Elaine Noon (Anne-Marie), Anna Lorenz (Emmy), Rhys Robinson (Torvald)
To a modern audience, Hnath’s premise may require a willing suspension of disbelief, although it quickly becomes evident that Ibsen’s critical account of the woman’s subservience and powerlessness in his A Doll’s House is still the case at the time of Nora’s return in Doll’s House, Part 2. Nora, although now an independent and highly successful woman writer is still bound by a patriarchy that denies her free will. Hnath’s Doll’s House Part 2 ‘s polemic contends that the circumstances of Henrik Ibsen’s original play persist. In confronting the struggle, Hnath’s Nora provides a prophesy of change and a strong feminist voice for the future. There is no need for the door to slam at the end of the ninety-minute play. For today’s enlightened audience Nora’s dream for change has become a reality. The difference that remains between her and Torvald is that she can imagine that change. Torvald can’t. and there’s the rub.

Lainie Hart as Nora. Anna Lorenz as Emmy
Hnath has constructed his play as an argument. Scene one is Nora’s scene and we hear her argument. Scene Two introduces the perspective of the housemaid Anne-Marie (Elaine Noon). Scene Three introduces Torvald’s confusion and perplexity. We meet Nora’s daughter Emmy (Anna Lorenz) in Scene 4 and finally Nora and Torvald come to an understanding and conclusion to the debate. If it were not for the fact that director Joel Horwood has chosen an excellent cast, the play could become tediously didactic, but Horwood’s cast imbue their argument and opinion with articulately fleshed out character.

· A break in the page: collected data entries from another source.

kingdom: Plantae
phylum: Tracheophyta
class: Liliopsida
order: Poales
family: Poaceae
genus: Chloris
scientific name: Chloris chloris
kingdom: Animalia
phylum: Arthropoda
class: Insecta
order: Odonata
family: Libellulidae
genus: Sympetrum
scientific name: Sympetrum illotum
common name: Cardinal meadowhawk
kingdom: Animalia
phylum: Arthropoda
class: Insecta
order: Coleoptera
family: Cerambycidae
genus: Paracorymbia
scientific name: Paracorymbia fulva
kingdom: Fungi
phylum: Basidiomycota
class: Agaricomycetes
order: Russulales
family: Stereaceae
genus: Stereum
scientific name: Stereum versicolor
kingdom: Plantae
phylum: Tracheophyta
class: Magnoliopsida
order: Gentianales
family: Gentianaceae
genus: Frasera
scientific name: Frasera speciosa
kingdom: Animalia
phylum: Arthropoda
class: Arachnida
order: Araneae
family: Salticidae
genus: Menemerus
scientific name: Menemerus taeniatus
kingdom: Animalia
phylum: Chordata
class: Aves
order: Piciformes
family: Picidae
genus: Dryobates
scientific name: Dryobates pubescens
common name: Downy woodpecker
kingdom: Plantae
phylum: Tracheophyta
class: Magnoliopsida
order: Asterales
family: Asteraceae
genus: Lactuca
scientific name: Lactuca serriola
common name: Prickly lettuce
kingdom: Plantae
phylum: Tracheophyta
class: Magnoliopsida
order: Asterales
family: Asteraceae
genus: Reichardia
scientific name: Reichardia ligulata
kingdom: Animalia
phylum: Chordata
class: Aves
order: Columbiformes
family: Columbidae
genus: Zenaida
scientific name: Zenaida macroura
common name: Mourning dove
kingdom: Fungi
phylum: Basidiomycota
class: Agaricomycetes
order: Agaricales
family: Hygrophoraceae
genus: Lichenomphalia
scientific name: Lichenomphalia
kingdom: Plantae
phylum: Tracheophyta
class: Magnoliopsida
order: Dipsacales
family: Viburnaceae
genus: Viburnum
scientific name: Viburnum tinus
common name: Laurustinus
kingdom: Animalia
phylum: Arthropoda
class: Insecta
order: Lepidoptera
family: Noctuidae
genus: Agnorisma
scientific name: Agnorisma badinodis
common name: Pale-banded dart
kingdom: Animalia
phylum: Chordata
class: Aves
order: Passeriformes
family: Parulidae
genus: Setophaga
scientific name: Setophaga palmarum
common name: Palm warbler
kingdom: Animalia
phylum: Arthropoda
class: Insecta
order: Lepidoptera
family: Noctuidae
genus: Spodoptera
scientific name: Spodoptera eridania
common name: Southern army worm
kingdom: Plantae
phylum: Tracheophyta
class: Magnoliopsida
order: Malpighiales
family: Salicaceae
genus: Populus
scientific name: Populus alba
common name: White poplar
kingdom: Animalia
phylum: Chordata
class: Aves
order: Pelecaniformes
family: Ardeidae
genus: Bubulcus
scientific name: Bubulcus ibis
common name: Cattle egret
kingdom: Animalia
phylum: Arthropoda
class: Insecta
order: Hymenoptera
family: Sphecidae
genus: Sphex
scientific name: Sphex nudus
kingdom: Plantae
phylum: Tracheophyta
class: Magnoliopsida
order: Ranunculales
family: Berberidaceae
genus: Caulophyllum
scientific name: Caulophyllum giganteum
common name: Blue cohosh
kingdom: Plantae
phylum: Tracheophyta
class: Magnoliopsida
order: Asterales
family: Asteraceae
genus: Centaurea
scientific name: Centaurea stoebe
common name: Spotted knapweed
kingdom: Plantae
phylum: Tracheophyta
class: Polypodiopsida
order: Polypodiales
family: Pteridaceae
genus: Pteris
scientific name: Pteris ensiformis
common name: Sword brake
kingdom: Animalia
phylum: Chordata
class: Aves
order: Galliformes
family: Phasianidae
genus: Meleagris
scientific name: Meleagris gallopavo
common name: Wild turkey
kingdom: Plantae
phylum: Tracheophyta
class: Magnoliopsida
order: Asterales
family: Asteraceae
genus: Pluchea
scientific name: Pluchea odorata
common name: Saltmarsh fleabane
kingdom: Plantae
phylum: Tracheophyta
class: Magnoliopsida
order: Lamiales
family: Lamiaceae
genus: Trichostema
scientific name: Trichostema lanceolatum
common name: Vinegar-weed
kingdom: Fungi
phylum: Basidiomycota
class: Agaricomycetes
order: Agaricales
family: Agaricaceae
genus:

Tom Berger’s carefully and cleverly designed set avoids any superfluity, while retaining a sense of period and middle class affluence which allows an audience to focus entirely on the contrasting arguments. The design is ideally complemented by Helen Drum’s costumes, Lachlan Houen's atmospheric lighting and Neville Pye’s blend of classical and contemporary sound design.

Horwood’s direction is purposeful, focusing clearly on his actors to play out their attitude. Hart’s Nora is effervescent. There is still the girlish playfulness of Ibsen’s songbird, but it is now imbued with the confidence of the successful and independent woman. Hart is an actress who never fails to captivate. Robinson’s Torvald captures the conservative conditioning of his gender, social standing and bewildered resistance to change perfectly. Elaine Noon’s housemaid Anne Marie is the paragon of loyal servitude. Noon’s traditional foil perfectly captures Anne Marie’s acceptance of her lot with a strength of conviction and duty. As Nora’s daughter Emmy, Anna Lorenz is her father’s daughter, engaged to a bank clerk and content to enter marriage. Lorenz combines Nora’s intelligent and independent strength of character with her father’s observance of social expectation. At times her speed of delivery lost the sense of dialogue but the characterization was entirely convincing.

All in all, Rep’s production of Dolls House, Part 2 is a meticulously and insightfully staged performance of Hnath’s absorbing conjecture. Knowledge of Ibsen’s original drama may heighten appreciation of the relationship between the circumstances that drove Nora to leave Torvald and her journey of independence in the intervening fifteen years. However, it will not detract in any way from the enjoyment and engagement with this thought-provoking and stimulating night at the theatre.